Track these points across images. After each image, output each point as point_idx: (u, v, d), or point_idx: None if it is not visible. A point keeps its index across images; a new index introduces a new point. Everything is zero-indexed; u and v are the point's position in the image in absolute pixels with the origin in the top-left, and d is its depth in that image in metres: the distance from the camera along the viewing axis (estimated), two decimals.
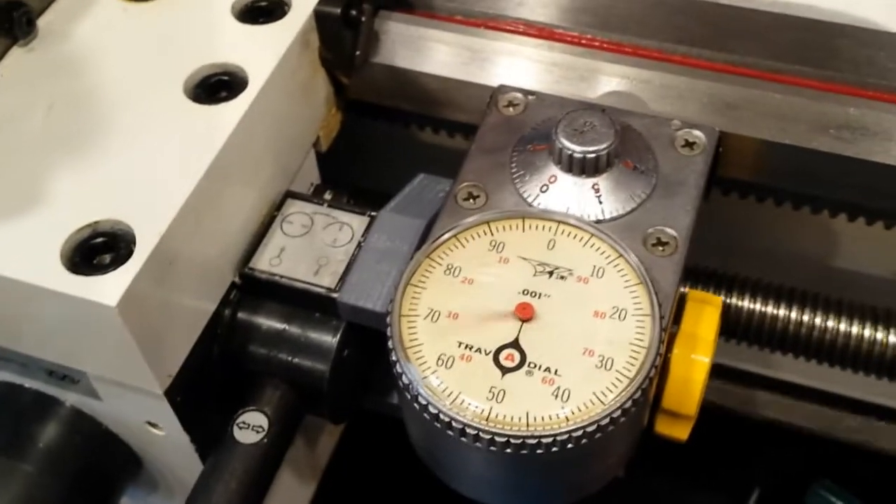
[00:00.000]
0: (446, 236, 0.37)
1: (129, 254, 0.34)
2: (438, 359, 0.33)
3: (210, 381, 0.40)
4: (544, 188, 0.38)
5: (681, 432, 0.39)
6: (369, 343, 0.40)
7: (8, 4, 0.40)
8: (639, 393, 0.32)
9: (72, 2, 0.43)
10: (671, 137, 0.40)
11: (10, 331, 0.38)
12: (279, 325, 0.41)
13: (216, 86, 0.40)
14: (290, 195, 0.43)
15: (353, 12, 0.43)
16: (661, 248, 0.37)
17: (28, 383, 0.42)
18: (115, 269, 0.34)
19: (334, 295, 0.39)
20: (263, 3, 0.43)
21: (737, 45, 0.43)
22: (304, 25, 0.42)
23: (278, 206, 0.42)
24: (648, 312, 0.34)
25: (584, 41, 0.45)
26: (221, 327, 0.40)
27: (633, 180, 0.38)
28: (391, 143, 0.51)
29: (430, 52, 0.45)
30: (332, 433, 0.57)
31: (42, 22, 0.42)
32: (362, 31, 0.44)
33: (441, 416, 0.32)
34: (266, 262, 0.41)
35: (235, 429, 0.40)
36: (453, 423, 0.32)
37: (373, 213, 0.42)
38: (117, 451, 0.43)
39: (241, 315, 0.41)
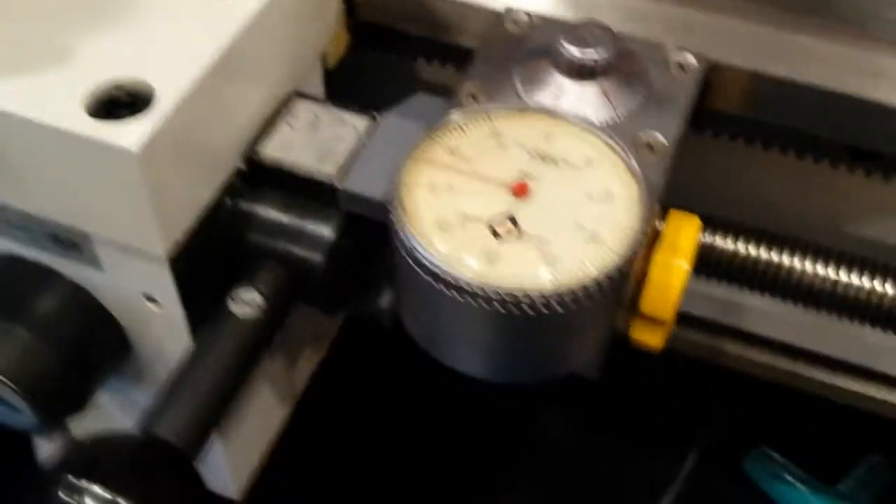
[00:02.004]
0: (449, 120, 0.39)
1: (148, 108, 0.36)
2: (437, 224, 0.35)
3: (209, 261, 0.42)
4: (548, 93, 0.40)
5: (656, 339, 0.41)
6: (365, 238, 0.42)
7: None
8: (624, 265, 0.34)
9: None
10: (664, 60, 0.42)
11: (21, 184, 0.39)
12: (279, 212, 0.42)
13: None
14: (296, 94, 0.45)
15: None
16: (649, 150, 0.39)
17: (29, 253, 0.43)
18: (135, 119, 0.36)
19: (336, 183, 0.41)
20: None
21: None
22: None
23: (285, 104, 0.44)
24: (637, 198, 0.36)
25: None
26: (224, 210, 0.42)
27: (628, 90, 0.40)
28: (396, 74, 0.53)
29: None
30: (311, 358, 0.58)
31: None
32: None
33: (440, 274, 0.34)
34: (271, 150, 0.42)
35: (230, 302, 0.41)
36: (451, 282, 0.34)
37: (376, 115, 0.44)
38: (111, 331, 0.44)
39: (243, 200, 0.42)
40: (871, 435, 0.65)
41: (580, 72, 0.40)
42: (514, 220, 0.35)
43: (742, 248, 0.43)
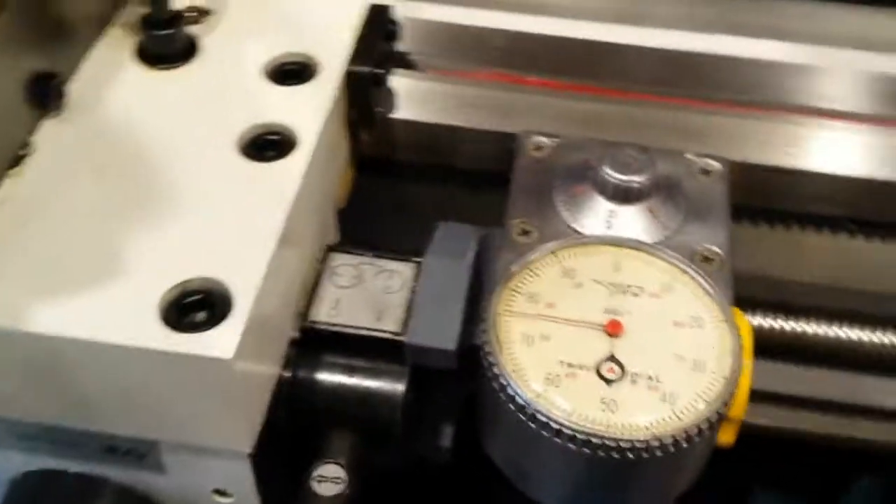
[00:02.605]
0: (517, 268, 0.39)
1: (228, 308, 0.34)
2: (546, 378, 0.35)
3: (278, 441, 0.40)
4: (594, 219, 0.41)
5: (728, 437, 0.42)
6: (422, 384, 0.41)
7: (42, 75, 0.40)
8: (733, 391, 0.35)
9: (96, 71, 0.43)
10: (688, 167, 0.44)
11: (85, 405, 0.36)
12: (344, 377, 0.41)
13: (265, 145, 0.40)
14: (331, 249, 0.44)
15: (380, 71, 0.45)
16: (708, 263, 0.40)
17: (74, 466, 0.40)
18: (218, 323, 0.34)
19: (402, 338, 0.40)
20: (293, 66, 0.44)
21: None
22: (338, 85, 0.43)
23: (322, 261, 0.43)
24: (723, 318, 0.37)
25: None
26: (285, 385, 0.40)
27: (671, 205, 0.41)
28: (395, 199, 0.53)
29: (440, 104, 0.48)
30: None
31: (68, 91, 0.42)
32: (384, 89, 0.46)
33: (563, 430, 0.34)
34: (325, 314, 0.41)
35: (314, 483, 0.39)
36: (577, 436, 0.34)
37: (417, 259, 0.43)
38: None
39: (301, 371, 0.41)
40: (858, 462, 0.68)
41: (627, 195, 0.41)
42: (617, 361, 0.36)
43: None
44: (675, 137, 0.46)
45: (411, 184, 0.50)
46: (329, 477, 0.39)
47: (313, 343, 0.41)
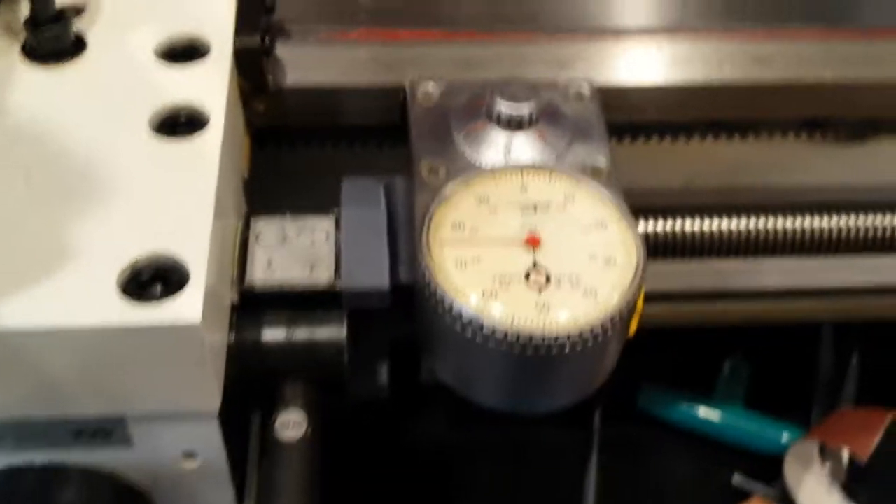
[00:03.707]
0: (436, 203, 0.42)
1: (183, 278, 0.36)
2: (483, 294, 0.39)
3: (234, 399, 0.42)
4: (493, 150, 0.45)
5: (633, 327, 0.47)
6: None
7: None
8: (643, 280, 0.40)
9: None
10: (563, 93, 0.48)
11: (53, 392, 0.37)
12: (287, 331, 0.43)
13: (176, 124, 0.42)
14: (251, 215, 0.46)
15: (267, 41, 0.47)
16: (598, 175, 0.45)
17: (40, 456, 0.41)
18: (176, 293, 0.36)
19: (337, 285, 0.43)
20: (183, 46, 0.45)
21: None
22: (231, 60, 0.45)
23: (245, 227, 0.45)
24: (622, 218, 0.42)
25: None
26: (235, 346, 0.42)
27: (558, 128, 0.46)
28: (294, 164, 0.55)
29: (326, 67, 0.50)
30: None
31: None
32: (271, 59, 0.48)
33: (507, 335, 0.38)
34: (261, 276, 0.43)
35: (278, 431, 0.42)
36: (519, 338, 0.38)
37: (335, 213, 0.46)
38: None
39: (248, 332, 0.43)
40: (720, 343, 0.76)
41: (519, 124, 0.45)
42: (541, 269, 0.40)
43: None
44: (544, 69, 0.51)
45: (307, 147, 0.53)
46: (290, 423, 0.42)
47: (253, 304, 0.43)
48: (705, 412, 0.75)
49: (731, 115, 0.55)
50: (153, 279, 0.37)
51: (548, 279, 0.40)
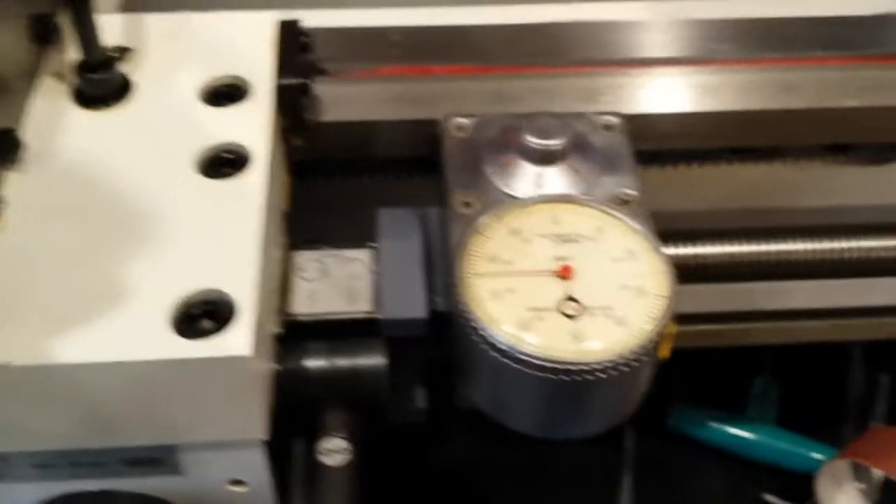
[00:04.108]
0: (470, 235, 0.44)
1: (231, 313, 0.38)
2: (517, 324, 0.40)
3: (277, 426, 0.44)
4: (524, 183, 0.46)
5: (666, 351, 0.48)
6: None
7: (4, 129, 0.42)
8: (673, 309, 0.42)
9: (41, 120, 0.45)
10: (592, 125, 0.50)
11: (112, 424, 0.39)
12: (329, 360, 0.45)
13: (221, 163, 0.44)
14: (292, 248, 0.47)
15: (306, 80, 0.49)
16: (627, 206, 0.46)
17: (93, 485, 0.42)
18: (226, 327, 0.38)
19: (376, 315, 0.45)
20: (226, 88, 0.47)
21: None
22: (272, 99, 0.47)
23: (287, 261, 0.47)
24: (651, 248, 0.43)
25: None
26: (277, 376, 0.44)
27: (588, 160, 0.47)
28: (332, 196, 0.57)
29: (361, 103, 0.52)
30: None
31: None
32: (310, 97, 0.50)
33: (541, 363, 0.39)
34: (304, 307, 0.45)
35: (322, 457, 0.44)
36: (553, 366, 0.39)
37: (372, 245, 0.47)
38: None
39: (291, 361, 0.45)
40: (750, 362, 0.77)
41: (550, 157, 0.46)
42: (574, 300, 0.41)
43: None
44: (573, 101, 0.52)
45: (343, 179, 0.55)
46: (334, 449, 0.44)
47: (296, 334, 0.45)
48: (736, 431, 0.76)
49: (757, 142, 0.56)
50: (204, 314, 0.38)
51: (581, 309, 0.41)
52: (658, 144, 0.54)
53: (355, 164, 0.54)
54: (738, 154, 0.57)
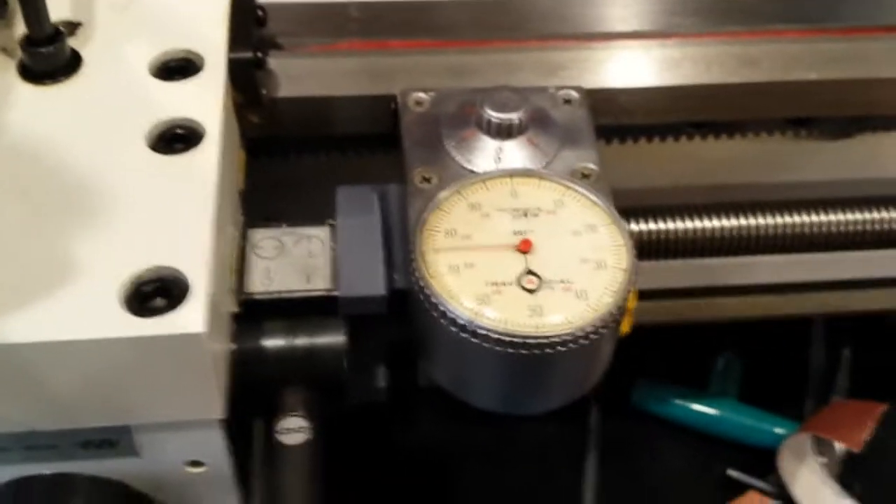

◆ WORK INSTRUCTION ◆
Everything above from the line containing "9: (72, 2, 0.43)" through the line containing "25: (584, 41, 0.45)" must be copied exactly. Nothing outside that range belongs in the answer.

◆ WRITTEN ANSWER ◆
9: (72, 2, 0.43)
10: (671, 137, 0.40)
11: (10, 331, 0.38)
12: (279, 325, 0.41)
13: (216, 86, 0.40)
14: (290, 195, 0.43)
15: (353, 12, 0.43)
16: (661, 248, 0.37)
17: (28, 383, 0.42)
18: (115, 269, 0.34)
19: (334, 295, 0.39)
20: (263, 3, 0.43)
21: (737, 45, 0.43)
22: (304, 25, 0.42)
23: (278, 206, 0.42)
24: (648, 312, 0.34)
25: (584, 41, 0.45)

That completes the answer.